虐げられた、令嬢は……
❄️冬は つとめて
第1話 虐げられた、令嬢は……
「エリーナ!! その見窄らしい格好で、部屋から出るな!! 」
この屋敷の嫡男のエリオスが叫んだ。エリオス・ルピス伯爵子息、金髪碧眼の凛々しいエリオスは見窄らしいエリーナに大声で叱咤した。
「ああ…… お許しください、エリオス義理のお兄さま…… 」
「義理のお兄さまと呼ぶな!! エリーナ!! 」
大きな声に震えながら、エリーナは床に這いつくばる。エリオスと違い、見窄らしい見た目のエリーナは銀色の髪を床に流した。
「とにかく部屋に戻れ!! その見窄らしい格好で、屋敷を徘徊するな!! 」
エリオスは真っ赤になって、怒鳴っている。
「申し訳、申し訳ございません…… 」
エリーナはますます、頭を床に垂れた。薄汚れた色のドレス、処々に繕った後がある。
「誰か、エリーナを部屋に戻せ。暫く部屋から出すな。」
「は、はい。」
エリオスの言葉に、近くにいた侍女達は嫌嫌ながらエリーナを掴み部屋へと促す。
「嫌です、義理のお兄さま!! あの部屋は嫌です!! 」
「義理の兄と呼ぶな、エリーナ!! 」
エリーナは悲痛な声をあげた。
「ああ…… お兄さま。」
エリーナは侍女達に掴まれ、項垂れながら廊下を歩く。
(ああ…… なんて冷たい目。)
侍女達の冷たい目が、エリーナの心を震わせる。
「エリーナ樣。エリオス様のご命令です。」
「暫く部屋から、御出になられませんように。」
侍女達は、扉を開けエリーナを部屋の中へと押し込めた。扉を閉め、鍵をかける。
「嫌、嫌ーー!! 出して、出して!! お願い、出してーー!! 」
部屋に閉じ込められたエリーナは、扉を叩いて出してくれるようにお願いをする。だが、誰一人それに応じてくれる者はいなかった。
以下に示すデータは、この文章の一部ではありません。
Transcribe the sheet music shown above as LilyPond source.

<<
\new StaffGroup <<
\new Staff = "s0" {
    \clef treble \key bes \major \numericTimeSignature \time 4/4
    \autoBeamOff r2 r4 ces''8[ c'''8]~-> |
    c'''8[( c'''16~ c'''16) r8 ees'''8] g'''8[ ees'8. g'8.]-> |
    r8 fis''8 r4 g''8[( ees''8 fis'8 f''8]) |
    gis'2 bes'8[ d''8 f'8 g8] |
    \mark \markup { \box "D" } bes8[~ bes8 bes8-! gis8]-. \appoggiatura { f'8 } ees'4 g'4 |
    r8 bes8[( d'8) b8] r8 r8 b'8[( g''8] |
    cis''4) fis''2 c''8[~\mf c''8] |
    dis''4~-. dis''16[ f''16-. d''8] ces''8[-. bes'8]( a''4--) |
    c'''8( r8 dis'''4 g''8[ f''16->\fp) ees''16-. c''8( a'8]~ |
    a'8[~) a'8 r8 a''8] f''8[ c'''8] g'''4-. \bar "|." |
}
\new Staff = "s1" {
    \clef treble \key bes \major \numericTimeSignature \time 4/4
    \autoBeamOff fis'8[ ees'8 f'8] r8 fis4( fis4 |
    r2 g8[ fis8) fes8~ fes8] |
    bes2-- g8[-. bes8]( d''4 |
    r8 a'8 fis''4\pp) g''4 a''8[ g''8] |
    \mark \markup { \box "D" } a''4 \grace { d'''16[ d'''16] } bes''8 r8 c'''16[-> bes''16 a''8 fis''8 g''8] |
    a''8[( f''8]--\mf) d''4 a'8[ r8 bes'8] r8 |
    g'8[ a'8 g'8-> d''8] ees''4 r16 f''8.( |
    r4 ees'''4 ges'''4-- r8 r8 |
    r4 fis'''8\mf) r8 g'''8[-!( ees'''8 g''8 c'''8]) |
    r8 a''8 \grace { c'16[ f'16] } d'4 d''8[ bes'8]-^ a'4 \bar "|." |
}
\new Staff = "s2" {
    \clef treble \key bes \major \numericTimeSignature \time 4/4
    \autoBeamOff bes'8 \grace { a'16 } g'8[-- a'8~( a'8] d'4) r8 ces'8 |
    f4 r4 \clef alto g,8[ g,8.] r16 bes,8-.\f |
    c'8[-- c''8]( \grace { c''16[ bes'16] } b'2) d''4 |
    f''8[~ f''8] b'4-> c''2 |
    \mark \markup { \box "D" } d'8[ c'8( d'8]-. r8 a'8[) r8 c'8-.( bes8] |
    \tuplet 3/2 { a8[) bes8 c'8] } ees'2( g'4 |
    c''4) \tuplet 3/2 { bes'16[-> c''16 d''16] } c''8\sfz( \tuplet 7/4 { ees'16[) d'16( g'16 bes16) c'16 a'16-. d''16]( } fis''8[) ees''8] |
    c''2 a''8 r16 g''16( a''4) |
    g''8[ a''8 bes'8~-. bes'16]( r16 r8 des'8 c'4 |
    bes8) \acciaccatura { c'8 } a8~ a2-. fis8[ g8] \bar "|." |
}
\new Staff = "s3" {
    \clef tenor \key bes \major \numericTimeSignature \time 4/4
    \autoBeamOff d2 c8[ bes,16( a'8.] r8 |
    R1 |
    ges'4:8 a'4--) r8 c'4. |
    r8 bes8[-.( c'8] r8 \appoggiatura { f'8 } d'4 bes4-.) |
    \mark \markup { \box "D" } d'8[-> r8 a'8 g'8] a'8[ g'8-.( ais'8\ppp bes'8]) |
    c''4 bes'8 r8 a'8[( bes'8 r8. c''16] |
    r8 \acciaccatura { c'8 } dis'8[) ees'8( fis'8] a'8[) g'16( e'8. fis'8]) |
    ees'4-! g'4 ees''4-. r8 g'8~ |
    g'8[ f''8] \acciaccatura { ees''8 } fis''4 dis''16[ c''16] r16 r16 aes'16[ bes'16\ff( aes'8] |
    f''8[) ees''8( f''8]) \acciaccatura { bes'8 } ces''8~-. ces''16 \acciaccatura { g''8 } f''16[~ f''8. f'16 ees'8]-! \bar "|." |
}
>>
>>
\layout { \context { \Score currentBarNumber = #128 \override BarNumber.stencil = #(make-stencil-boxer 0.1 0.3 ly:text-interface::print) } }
「お願い、この部屋は…… この部屋は、いや…なの…… 」
エリーナは扉の前で崩れ落ちた。
「大丈夫、大丈夫よ。いつか、いつか、義理のお兄さまも分かってくれるわ。」
エリーナは自らを抱きしめて、いつかエリオスも分かってくれると心を慰めた。
カチャリと、鍵の開く音がして扉が開いた。
「エリーナお姉様、いい加減にして。」
「エリカ…… 」
そこには金のくるくる巻毛の可愛らしい令嬢が立っていた。
「声が、私の部屋まで届いたわ。」
呆れたようにエリーナを見る。
「ほんと、恥ずかしい。」
「も、申し訳ございません。エリカさま。」
エリーナは震えながら、床に手を付いた。
「やめて!! 」
エリカは、エリーナに声を荒げた。
「エリカ。」
「スクワート様。」
エリカの後ろから、茶色の髪の好青年が声をかけてきた。
(スクワートさま…… )
「お姉様が、酷いの。」
「ああ…… 」
エリカの言葉にスクワートは頷いてエリーナを見る。
「エリーナ、いい加減にしないと婚約者解消を考えられるよ。」
冷たい声で、スクワートはエリーナに言った。
(ああ…… スクワートさま。)
スクワート冷たい目をエリーナに残し、エリカの腰に手を添えてその場を離れていった。
皆から向けられる冷たい目にエリーナはその部屋を出て、震えながら裏庭へと走った。
「一生懸命やっていれば、いつか皆にも分かってもらえるわ。」
それでも皆から向けられる冷たい目に、エリーナは心を震わせた。
とぼとぼとエリーナは部屋へと、戻る。通り過ぎる時会う、侍女や使用人達は関わるのが嫌なのか離れていく。
エリーナは地下にある見窄らしい部屋へと入っていた。
処々に積まれた、荷物ような箱。簡易的に作られた、お粗末なベッドへとエリーナは身を沈ませる。
(ああ…… )
エリーナは、心震わせ涙ぐんだ。
「エリーナ!! エリーナは、どこ!? 」
突然聞き慣れた声が、エリーナを探している。
「この声は、」
バアン!! と、見窄らしい部屋の扉が開いた。
「義理のお母さま!! 」
「こんな所にいたのね!! 」
鬼の形相のルピス伯爵夫人が、銀色の髪を振り乱して立っていた。